This week, there was a major breakthrough for artificial intelligence researchers. Google’s AI system AlphaGo won a contest of the ancient strategy game Go, the first time an AI system was able to do so for it.

The rules of Go are simple: Players take turns placing black or white stones on a board, and they try to capture the opponent’s stones or surround empty space to mark points of territory. It takes concentration and a bit of intuition to play it. While the rules are simple, the possibilities for positions are just about endless. In fact, the positions are more than a googol times larger than chess, according to a Google blog post.

Since the game is complex, it makes it hard for a computer to play, which is why it has been so difficult for an AI to beat the game. Previously, computers playing Go were compared to nothing more than amateur Go players, according to Google.

(Related: AI system teaches itself to play chess)

The AI computing system AlphaGo was developed by Google researchers in the United Kingdom.
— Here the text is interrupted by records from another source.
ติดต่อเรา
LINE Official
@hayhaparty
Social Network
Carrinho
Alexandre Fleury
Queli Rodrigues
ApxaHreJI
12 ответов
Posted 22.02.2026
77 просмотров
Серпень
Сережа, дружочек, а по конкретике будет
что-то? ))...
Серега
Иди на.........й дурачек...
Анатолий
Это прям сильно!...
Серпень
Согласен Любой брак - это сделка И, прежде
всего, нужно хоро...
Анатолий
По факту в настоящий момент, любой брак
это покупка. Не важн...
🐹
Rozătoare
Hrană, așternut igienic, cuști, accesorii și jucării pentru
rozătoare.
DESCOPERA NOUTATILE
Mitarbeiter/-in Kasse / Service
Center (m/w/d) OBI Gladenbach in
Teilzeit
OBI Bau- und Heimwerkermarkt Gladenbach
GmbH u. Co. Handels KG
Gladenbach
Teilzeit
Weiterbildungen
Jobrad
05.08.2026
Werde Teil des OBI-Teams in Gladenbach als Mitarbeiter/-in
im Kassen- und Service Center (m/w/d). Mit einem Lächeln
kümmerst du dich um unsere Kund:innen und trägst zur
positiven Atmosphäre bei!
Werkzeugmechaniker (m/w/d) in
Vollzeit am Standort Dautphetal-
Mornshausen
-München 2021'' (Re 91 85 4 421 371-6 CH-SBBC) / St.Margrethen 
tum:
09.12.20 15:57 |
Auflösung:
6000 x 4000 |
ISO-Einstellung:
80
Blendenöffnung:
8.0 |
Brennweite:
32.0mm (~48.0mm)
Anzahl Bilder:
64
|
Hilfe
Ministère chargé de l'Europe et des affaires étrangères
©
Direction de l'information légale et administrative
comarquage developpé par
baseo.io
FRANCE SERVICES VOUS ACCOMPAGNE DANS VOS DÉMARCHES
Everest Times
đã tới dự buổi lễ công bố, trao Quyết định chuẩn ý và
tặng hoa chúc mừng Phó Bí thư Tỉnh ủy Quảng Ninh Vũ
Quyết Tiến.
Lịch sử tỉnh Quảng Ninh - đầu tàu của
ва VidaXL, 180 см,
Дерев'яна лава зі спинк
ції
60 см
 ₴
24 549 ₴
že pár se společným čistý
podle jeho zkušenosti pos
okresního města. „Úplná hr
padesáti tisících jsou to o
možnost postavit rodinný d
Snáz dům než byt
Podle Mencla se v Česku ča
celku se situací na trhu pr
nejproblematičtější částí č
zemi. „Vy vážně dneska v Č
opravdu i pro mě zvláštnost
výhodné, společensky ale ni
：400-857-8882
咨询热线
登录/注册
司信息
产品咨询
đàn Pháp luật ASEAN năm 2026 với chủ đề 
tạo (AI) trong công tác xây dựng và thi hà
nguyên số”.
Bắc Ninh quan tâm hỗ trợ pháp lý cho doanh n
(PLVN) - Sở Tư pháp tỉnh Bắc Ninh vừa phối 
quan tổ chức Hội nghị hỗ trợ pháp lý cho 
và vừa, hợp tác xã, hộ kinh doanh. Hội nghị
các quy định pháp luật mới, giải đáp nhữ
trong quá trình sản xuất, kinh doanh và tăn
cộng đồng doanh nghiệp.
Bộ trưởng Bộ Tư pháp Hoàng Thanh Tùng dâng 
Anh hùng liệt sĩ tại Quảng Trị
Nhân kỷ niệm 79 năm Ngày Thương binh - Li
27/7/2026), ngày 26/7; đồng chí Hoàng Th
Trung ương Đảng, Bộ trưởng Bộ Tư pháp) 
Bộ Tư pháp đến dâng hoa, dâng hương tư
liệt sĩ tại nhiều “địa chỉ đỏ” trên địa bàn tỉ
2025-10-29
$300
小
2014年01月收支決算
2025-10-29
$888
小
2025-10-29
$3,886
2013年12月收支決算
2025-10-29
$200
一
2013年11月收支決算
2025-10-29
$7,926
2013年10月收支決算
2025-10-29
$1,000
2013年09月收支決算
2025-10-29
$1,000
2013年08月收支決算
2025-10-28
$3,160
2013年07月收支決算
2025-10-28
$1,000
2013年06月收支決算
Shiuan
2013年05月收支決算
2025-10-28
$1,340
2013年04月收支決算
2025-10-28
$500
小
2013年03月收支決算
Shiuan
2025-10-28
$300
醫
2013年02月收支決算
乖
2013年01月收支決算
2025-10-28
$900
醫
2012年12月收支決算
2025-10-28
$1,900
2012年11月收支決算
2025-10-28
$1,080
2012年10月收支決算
It combines an advanced tree search (a heuristic search algorithm for decision-making processes) with deep neural networks.

The neural networks take a description of the Go board as an input and process it through 12 network layers that contain millions of neuron-like connections. A “policy network” selects the next move to play, while the “value network” predicts the winner of the game.

The researchers trained the neural networks on 30 million moves from games played by human experts until the AI could predict the human move 57% of the time. Google wrote that the previous record for AlphaGo was 44%.

The company said that its main goal was to beat the best human players, not just mimic them. AlphaGo was able to do this by discovering new strategies by using reinforcement learning, which was done with computing power from the Google Cloud Platform.

The big test happened when Google held a tournament between AlphaGo and other top Go computer programs, according to the company. The AI won all but one of its 500 games. Then, Google pitted it against Go champion Fan Hui, an elite player who has been playing since the age of 12. AlphaGo won all five games. This is the first time an artificial intelligence system has beaten a professional Go champion.

Google said that the next step will happen in March, when AlphaGo will compete in a five-game challenge match in Seoul against “legendary” Go player Lee Sedol, considered the top Go player in the world. Google hopes that this system can be used in the future for more than just games—for instance solving the world’s problems like climate modeling or disease analysis.